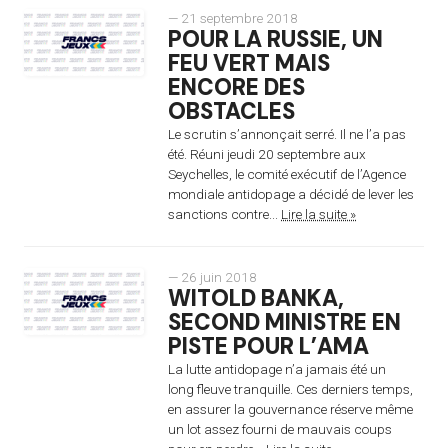
— 21 septembre 2018
POUR LA RUSSIE, UN
FEU VERT MAIS
ENCORE DES
OBSTACLES
Le scrutin s’annonçait serré. Il ne l’a pas
été. Réuni jeudi 20 septembre aux
Seychelles, le comité exécutif de l’Agence
mondiale antidopage a décidé de lever les
sanctions contre...
Lire la suite »
— 26 juin 2018
WITOLD BANKA,
SECOND MINISTRE EN
PISTE POUR L’AMA
La lutte antidopage n’a jamais été un
long fleuve tranquille. Ces derniers temps,
en assurer la gouvernance réserve même
un lot assez fourni de mauvais coups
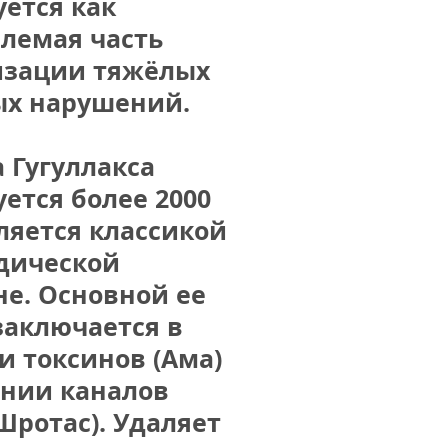
ется как 
лемая часть 
зации тяжёлых 
х нарушений.
Гугуллакса 
ется более 2000 
ляется классикой 
дической 
е. Основной ее 
аключается в 
 токсинов (Ама) 
нии каналов 
Шротас). Удаляет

Task directions =
Output exactly the lines above, from the line with "Lire la suite" to the line with "ляется классикой", both included; skip the pictures.

Response area =
Lire la suite »
— 26 juin 2018
WITOLD BANKA,
SECOND MINISTRE EN
PISTE POUR L’AMA
La lutte antidopage n’a jamais été un
long fleuve tranquille. Ces derniers temps,
en assurer la gouvernance réserve même
un lot assez fourni de mauvais coups
ется как 
лемая часть 
зации тяжёлых 
х нарушений.
Гугуллакса 
ется более 2000 
ляется классикой 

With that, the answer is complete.